Dhulyn was spared an answer by the opening of the door. Medolyn led the way through, bowed to the three people sitting around a cold central fire bowl, and left.
“We welcome you, Tara Paledyn.” The man who spoke was clearly the oldest of the trio, hawk-nosed, with pale green eyes and dark hair receding from his forehead. “I am Ellis, First Healer. This is First Finder Javen and First Mender Rascon.” The Finder was a middle-aged woman whose graying hair was pulled tightly off her lined face. The Mender was the youngest of the three, a pretty woman with a heart-shaped face surrounded by dark curly hair escaping from its combs.
Dhulyn touched her forehead. “I am Dhulyn Wolfshead, called the Scholar. I was Schooled by Dorian of the River, the Black Traveler.”
“If you would sit?” He indicated the fourth chair.
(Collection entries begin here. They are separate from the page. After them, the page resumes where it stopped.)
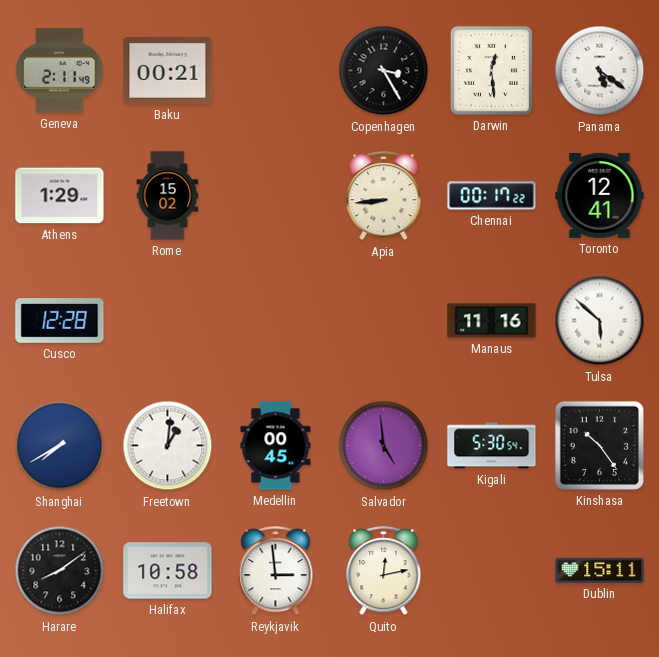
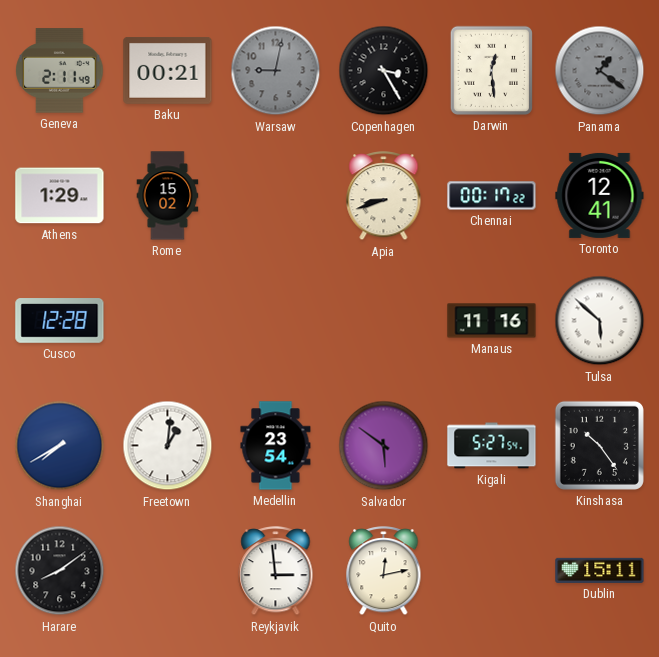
Warsaw: none -> 9:02
Panama: 5:21 -> 1:21
Panama dial: white -> grey
Apia: 8:44 -> 8:42
Medellin: 00:45 -> 23:54
Salvador: 4:59 -> 5:51
Kigali: 5:30 -> 5:27
Halifax: 10:58 -> none
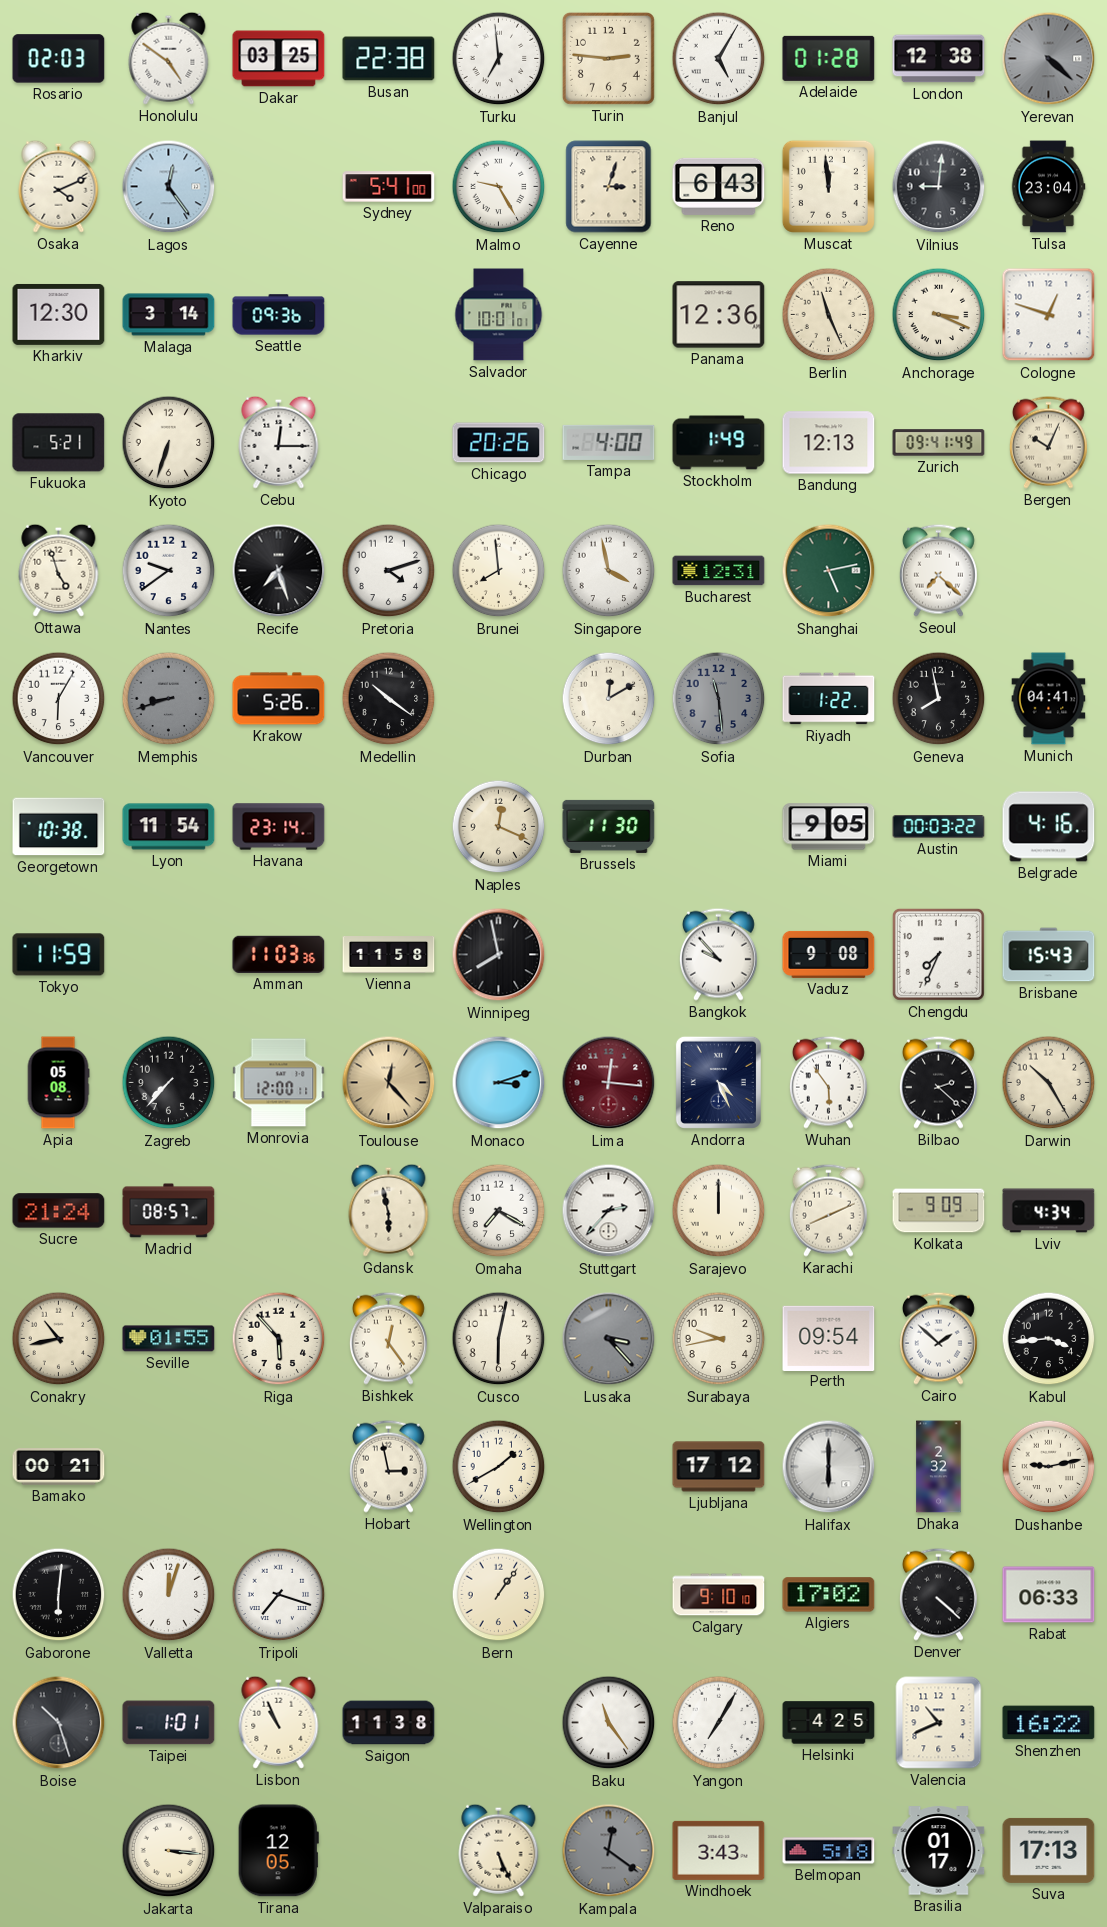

Clearly, Dhulyn thought, the best chair in the room.
When they were all seated, and ganje had been offered and poured, the Healer spoke again.
“In what way can we serve you, Tara Paledyn?”
Dhulyn had thought of several ways to open the discussion she wanted to have, but the girl Medolyn had given her an opening she could not ignore. “Tell me,” she said. “Why do you not Heal that young woman’s foot?”
From the tightening of lips and the narrowing of eyes, all three of the Marked were at least somewhat offended by her question.
Good. Get them off-balance.
“For the same reason I don’t Heal this.” Ellis Healer held up his left hand. There was an extra finger between the thumb and first finger. Ah, Dhulyn thought,
this
was the Healer she’d been seeing in her Visions.